Bien que le système hématopoiétique des souris exposées puisse compenser le 43ème jour l’effet nuisible de l’exposition, il semble que l’exposition chronique puisse conduire à un processus ultérieur de décompensation (le 90ème jour).
Des expérimentations similaires pourraient être réalisées sur l’homme, étant donné que des anomalies des paramètres hématologiques (leucopénie et neutropénie chroniques) et des altérations immunologiques ont également été observées dans nos laboratoires sur des personnes travaillant dans ces mêmes locaux où les souris ont été exposées.
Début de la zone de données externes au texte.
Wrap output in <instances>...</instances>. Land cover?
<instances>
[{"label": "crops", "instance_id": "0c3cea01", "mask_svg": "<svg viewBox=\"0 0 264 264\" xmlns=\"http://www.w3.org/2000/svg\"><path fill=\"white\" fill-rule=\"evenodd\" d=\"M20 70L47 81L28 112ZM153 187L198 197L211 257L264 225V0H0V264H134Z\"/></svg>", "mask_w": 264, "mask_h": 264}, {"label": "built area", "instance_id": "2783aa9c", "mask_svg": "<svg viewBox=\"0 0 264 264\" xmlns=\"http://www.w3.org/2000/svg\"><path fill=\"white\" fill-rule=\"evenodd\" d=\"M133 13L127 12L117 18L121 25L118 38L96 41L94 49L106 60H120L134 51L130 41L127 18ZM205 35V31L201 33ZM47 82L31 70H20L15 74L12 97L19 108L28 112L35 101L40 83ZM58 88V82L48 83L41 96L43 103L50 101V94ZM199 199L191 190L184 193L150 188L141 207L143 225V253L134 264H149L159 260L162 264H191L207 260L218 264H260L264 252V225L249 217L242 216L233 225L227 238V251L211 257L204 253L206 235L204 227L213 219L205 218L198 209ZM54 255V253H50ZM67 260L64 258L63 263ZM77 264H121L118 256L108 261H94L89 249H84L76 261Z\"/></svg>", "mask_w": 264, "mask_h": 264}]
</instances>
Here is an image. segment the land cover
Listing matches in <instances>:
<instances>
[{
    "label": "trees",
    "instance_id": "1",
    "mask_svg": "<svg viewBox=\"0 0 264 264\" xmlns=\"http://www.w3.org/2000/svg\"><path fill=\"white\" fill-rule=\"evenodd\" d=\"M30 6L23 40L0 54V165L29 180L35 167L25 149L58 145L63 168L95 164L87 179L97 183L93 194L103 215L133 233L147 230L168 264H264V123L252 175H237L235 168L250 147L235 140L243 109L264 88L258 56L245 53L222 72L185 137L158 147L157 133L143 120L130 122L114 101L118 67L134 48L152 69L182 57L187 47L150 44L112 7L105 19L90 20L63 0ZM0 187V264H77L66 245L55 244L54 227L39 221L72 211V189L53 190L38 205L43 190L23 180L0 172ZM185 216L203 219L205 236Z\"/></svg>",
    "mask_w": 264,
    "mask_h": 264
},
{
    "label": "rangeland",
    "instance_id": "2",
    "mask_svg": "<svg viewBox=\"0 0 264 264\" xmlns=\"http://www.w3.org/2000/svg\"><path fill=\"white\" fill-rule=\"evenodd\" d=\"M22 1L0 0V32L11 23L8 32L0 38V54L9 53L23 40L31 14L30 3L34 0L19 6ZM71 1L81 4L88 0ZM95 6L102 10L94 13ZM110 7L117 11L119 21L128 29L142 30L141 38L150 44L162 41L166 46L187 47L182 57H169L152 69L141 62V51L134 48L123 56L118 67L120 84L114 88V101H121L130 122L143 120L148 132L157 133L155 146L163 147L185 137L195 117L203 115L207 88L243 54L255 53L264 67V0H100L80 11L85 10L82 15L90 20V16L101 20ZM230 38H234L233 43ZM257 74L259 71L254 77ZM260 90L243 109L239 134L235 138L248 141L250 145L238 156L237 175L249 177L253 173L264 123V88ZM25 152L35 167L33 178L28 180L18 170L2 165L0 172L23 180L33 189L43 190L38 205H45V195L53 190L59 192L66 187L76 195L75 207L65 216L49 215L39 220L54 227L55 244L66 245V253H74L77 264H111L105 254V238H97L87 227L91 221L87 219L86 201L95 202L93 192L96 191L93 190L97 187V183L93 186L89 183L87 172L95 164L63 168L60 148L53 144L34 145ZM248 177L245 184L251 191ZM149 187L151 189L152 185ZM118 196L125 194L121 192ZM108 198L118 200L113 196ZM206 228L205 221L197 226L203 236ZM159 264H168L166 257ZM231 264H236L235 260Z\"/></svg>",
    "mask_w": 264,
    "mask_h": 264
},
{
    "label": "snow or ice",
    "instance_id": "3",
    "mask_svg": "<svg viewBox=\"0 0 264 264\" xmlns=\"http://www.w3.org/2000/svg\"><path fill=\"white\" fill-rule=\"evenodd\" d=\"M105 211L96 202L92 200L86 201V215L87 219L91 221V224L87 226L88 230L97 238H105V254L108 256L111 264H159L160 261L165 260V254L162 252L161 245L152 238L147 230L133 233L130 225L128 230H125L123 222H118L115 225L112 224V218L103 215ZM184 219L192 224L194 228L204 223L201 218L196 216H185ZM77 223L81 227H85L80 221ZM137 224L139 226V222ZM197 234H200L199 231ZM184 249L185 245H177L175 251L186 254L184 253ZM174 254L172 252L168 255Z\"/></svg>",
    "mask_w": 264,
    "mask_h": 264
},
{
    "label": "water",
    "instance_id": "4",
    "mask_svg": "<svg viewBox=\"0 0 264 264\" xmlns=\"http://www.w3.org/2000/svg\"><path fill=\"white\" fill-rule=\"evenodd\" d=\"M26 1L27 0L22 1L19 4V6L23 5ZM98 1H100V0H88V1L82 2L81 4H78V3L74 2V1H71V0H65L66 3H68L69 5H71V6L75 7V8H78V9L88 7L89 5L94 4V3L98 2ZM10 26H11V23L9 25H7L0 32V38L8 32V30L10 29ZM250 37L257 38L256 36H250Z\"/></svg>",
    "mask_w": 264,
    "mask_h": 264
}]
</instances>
Conclusions : Notre étude a montré que l’exposition chronique de souris à des champs magnétiques 50 Hz environnementaux conduit à des désordres hématologiques chez des animaux jeunes et adultes. Cependant, les limites courantes d’exposition aux champs magnétiques 50/60 Hz ont été fixées (Recommandation Européenne et de l’O.M.S.) à des valeurs beaucoup plus élevées (500 µT = 5.000 mG). Ces limites d’exposition ont été calculées en supposant que seuls les courants électriques induits dans le corps par les champs magnétiques ambiants seraient susceptibles de générer des effets biologiques.